Each time Ryan comes home from seminary, he’s physically, emotionally and spiritually exhausted. And, after two weeks with our two young boys (ages 5 and 3), I, too, am pretty beat. You would think, then, that we’d both just collapse the minute it’s over (like that’s an option!) but we usually do the exact opposite. We both talk non-stop, excitedly relating things that happened while we were apart. The conversation continues for hours, days, even weeks later I’m hearing details as Ryan remembers them. And I am genuinely interested in MOST of it…he, he, he! This extensive conversation is crucial. It’s our way of reminding the other that he/she is home and we no longer have to be “on”. Slowly, methodically we begin the process of reconnecting.
Ryan has been traveling with his job as long as we’ve been married and, at first, I expected far too much of our phone conversations. While phone conversations ARE very important, for us we agree that they are strictly a chance to assure the other that all is well and that we are loved and missed. (That doesn’t mean I’ve stopped screaming at him tearfully during a mid-point, ill-timed call but at least we now have goals!) We both look forward to his return when we can resume our long conversations about everything and nothing as we slowly find our way back to “us”.
Last summer, we went to our first Lutheran Marriage Encounter (LME) retreat. Frankly, that weekend was so over-scheduled, intense and exhausting that we couldn’t wait for it to end!! Now, however, when I think back on that weekend, I realize I wouldn’t change a thing. I learned so much about how to really know my husband and how to allow him to know me. The new skill I value most is listening without judgment. I know married people who would freely share intimate life details with a stranger that he/she would never share with his/her spouse. Our fear of judgment and punishment can be really inhibitive. When I make it my goal to listen to Ryan fully, without trying to analyze or advise, I realize that I have only begun to know this man that I thought I knew inside and out. That’s intriguing! In turn, when I feel that he has truly listened to me, I am relieved, refreshed and renewed.

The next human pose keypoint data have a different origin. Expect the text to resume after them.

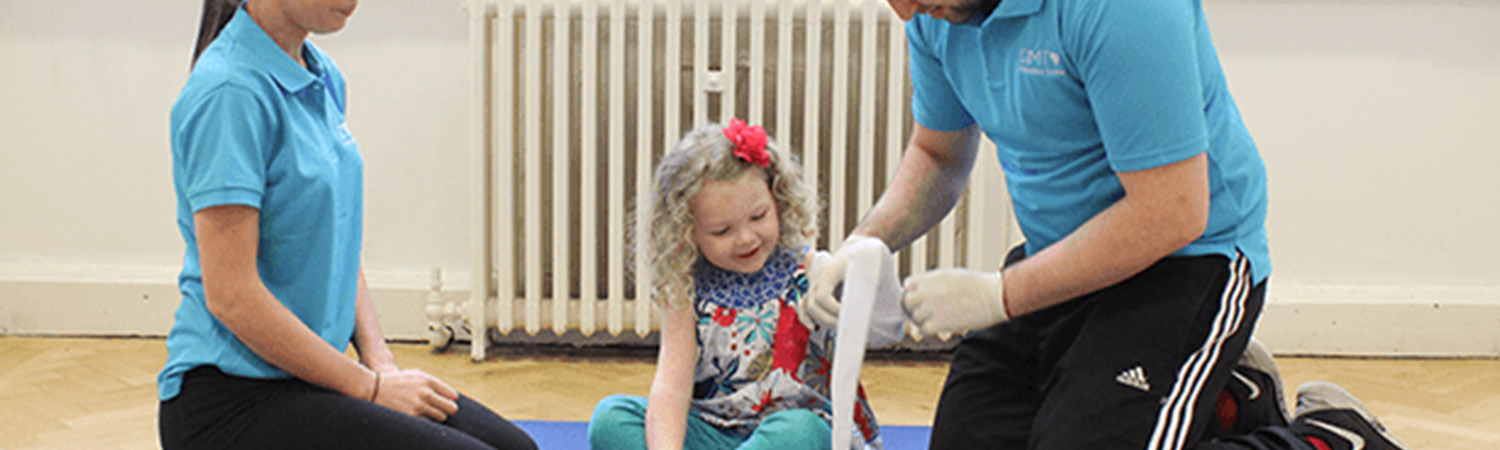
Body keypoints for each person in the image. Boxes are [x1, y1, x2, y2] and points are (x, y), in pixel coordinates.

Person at [797, 1, 1408, 450]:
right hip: (1061, 259)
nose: (905, 13)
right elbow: (937, 153)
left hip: (1191, 260)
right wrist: (867, 241)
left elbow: (1171, 212)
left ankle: (1334, 437)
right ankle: (1223, 403)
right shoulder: (936, 15)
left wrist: (998, 295)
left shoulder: (1122, 8)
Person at [157, 1, 537, 449]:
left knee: (517, 448)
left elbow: (333, 244)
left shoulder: (321, 75)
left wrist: (379, 362)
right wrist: (368, 390)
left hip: (309, 377)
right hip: (229, 401)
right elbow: (232, 297)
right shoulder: (229, 91)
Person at [588, 120, 883, 450]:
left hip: (798, 435)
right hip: (716, 429)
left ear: (779, 202)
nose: (746, 238)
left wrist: (855, 272)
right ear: (687, 233)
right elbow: (672, 385)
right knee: (612, 418)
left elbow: (878, 319)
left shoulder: (812, 269)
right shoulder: (685, 288)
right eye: (721, 231)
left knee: (797, 430)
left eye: (758, 217)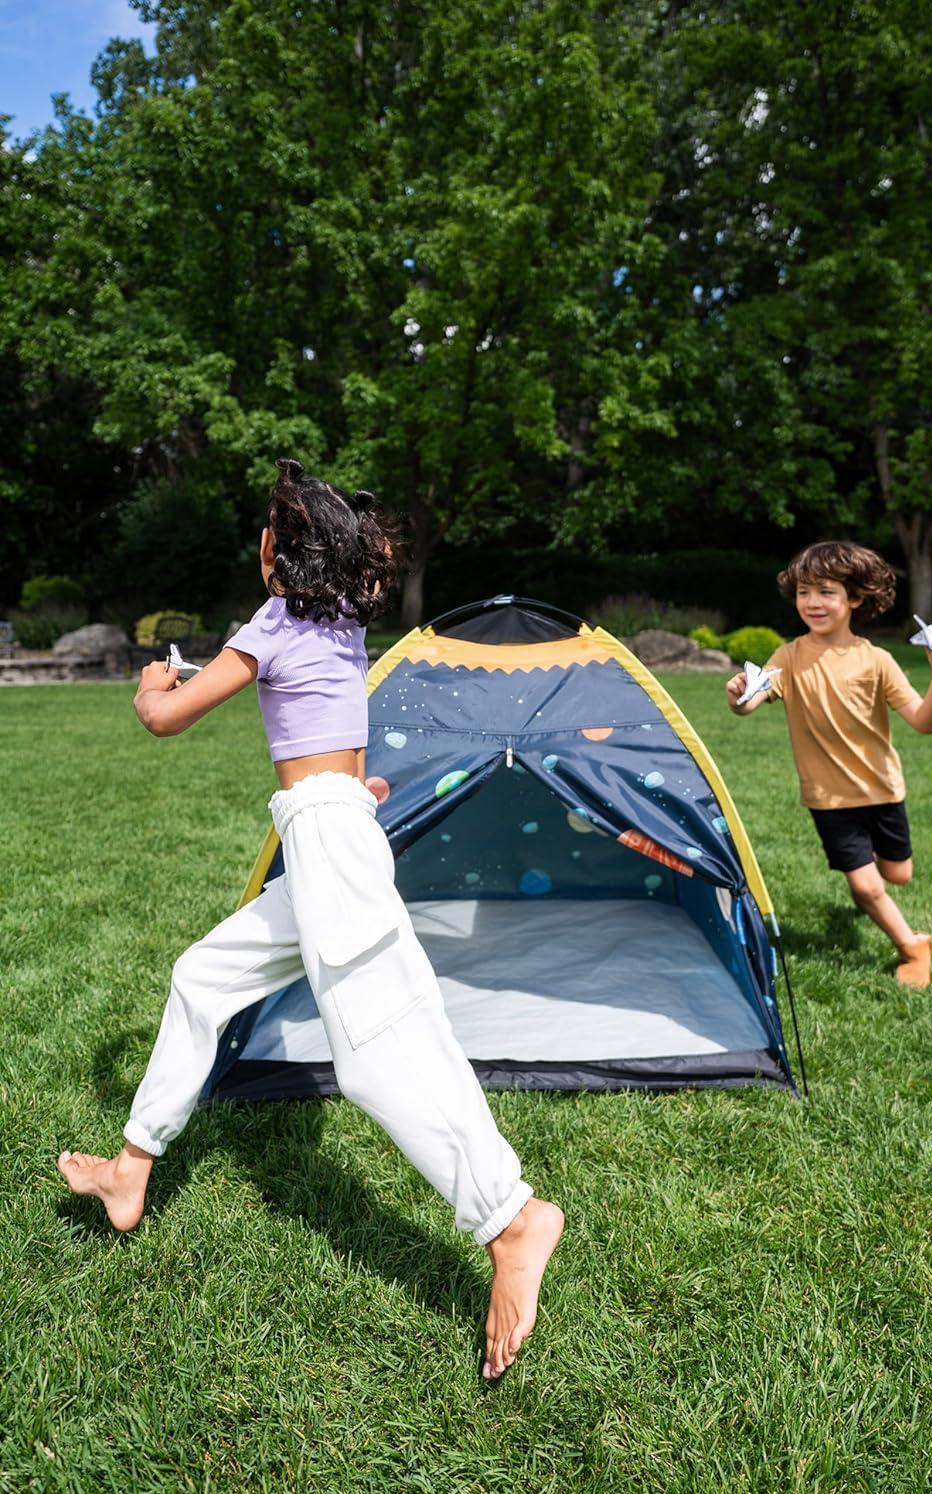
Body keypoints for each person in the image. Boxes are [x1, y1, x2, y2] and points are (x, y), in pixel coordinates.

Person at [58, 458, 562, 1380]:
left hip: (329, 841)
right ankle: (132, 1165)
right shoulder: (337, 625)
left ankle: (511, 1218)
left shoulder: (275, 619)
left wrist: (145, 686)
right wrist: (344, 797)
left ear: (271, 554)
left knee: (376, 1053)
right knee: (201, 977)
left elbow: (168, 720)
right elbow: (334, 747)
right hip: (334, 829)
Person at [726, 540, 932, 988]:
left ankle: (871, 877)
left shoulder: (878, 661)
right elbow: (750, 703)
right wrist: (738, 696)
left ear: (855, 598)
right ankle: (913, 946)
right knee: (867, 888)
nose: (812, 602)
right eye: (803, 592)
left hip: (883, 789)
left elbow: (923, 722)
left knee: (898, 875)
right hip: (828, 798)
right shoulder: (789, 657)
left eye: (826, 592)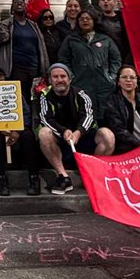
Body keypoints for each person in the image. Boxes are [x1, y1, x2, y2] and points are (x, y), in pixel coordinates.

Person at [37, 63, 112, 194]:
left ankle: (91, 176)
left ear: (70, 79)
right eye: (55, 77)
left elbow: (89, 116)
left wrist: (78, 133)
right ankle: (63, 177)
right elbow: (46, 119)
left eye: (63, 76)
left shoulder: (81, 94)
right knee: (43, 133)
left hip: (82, 137)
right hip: (60, 139)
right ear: (50, 80)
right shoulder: (44, 96)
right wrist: (63, 131)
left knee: (107, 135)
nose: (59, 80)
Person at [0, 64, 43, 196]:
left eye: (0, 76)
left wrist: (18, 131)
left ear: (5, 78)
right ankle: (1, 178)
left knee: (28, 136)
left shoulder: (16, 93)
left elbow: (25, 114)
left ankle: (34, 178)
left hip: (17, 128)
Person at [57, 10, 122, 108]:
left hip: (104, 84)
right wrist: (72, 77)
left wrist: (112, 77)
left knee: (106, 113)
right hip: (80, 83)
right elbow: (63, 60)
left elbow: (116, 60)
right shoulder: (71, 39)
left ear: (94, 21)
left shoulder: (105, 39)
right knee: (85, 110)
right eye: (81, 19)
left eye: (88, 18)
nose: (85, 21)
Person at [101, 66, 140, 154]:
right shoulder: (112, 103)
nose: (128, 80)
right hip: (125, 148)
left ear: (136, 81)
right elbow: (119, 131)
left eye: (132, 77)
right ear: (118, 82)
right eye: (124, 77)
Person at [71, 0, 131, 64]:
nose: (106, 1)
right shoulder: (98, 18)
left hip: (125, 57)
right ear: (99, 3)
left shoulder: (124, 18)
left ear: (115, 2)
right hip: (105, 59)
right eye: (103, 0)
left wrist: (126, 9)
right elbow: (85, 3)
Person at [3, 0, 48, 96]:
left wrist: (44, 68)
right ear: (12, 8)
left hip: (34, 67)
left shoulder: (34, 25)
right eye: (16, 2)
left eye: (22, 2)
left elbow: (42, 47)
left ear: (25, 6)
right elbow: (1, 39)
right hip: (16, 68)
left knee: (34, 97)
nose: (19, 4)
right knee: (19, 97)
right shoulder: (7, 24)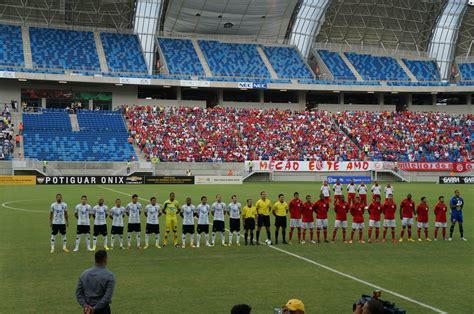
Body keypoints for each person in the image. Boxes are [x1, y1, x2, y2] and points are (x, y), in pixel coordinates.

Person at [76, 250, 115, 314]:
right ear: (105, 259)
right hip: (103, 310)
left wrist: (85, 305)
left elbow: (78, 293)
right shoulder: (109, 276)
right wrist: (94, 308)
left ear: (95, 259)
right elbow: (107, 297)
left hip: (87, 310)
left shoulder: (84, 274)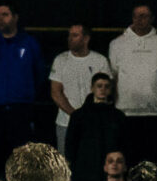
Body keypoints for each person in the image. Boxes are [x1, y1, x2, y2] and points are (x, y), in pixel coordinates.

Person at [0, 3, 50, 181]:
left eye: (5, 14)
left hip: (20, 108)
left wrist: (26, 93)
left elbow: (39, 73)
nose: (1, 19)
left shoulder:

So my best advice for welcoming your seminarian home (besides the obvious…wink, wink) is to listen fully. I feel compelled to share some of the discussion questions from my LME handbook. Remember that you are asked to retreat to separate rooms and spend 10 minutes (set a timer) journaling your answer to a question (non-stop writing even if/when it becomes senseless). Then, take 10 minutes together to read your responses and discuss or “dialogue“. Also, dialoguing is NOT for problem-solving! OK…here goes:
When I reflect on the gift you are to me, I feel____. How do I feel sharing this with you?
When have I experienced your acceptance of me this week? What feelings have I not shared with you this week because I thought you wouldn’t accept me?
Do I listen better to you or to others? How do I feel about my answer?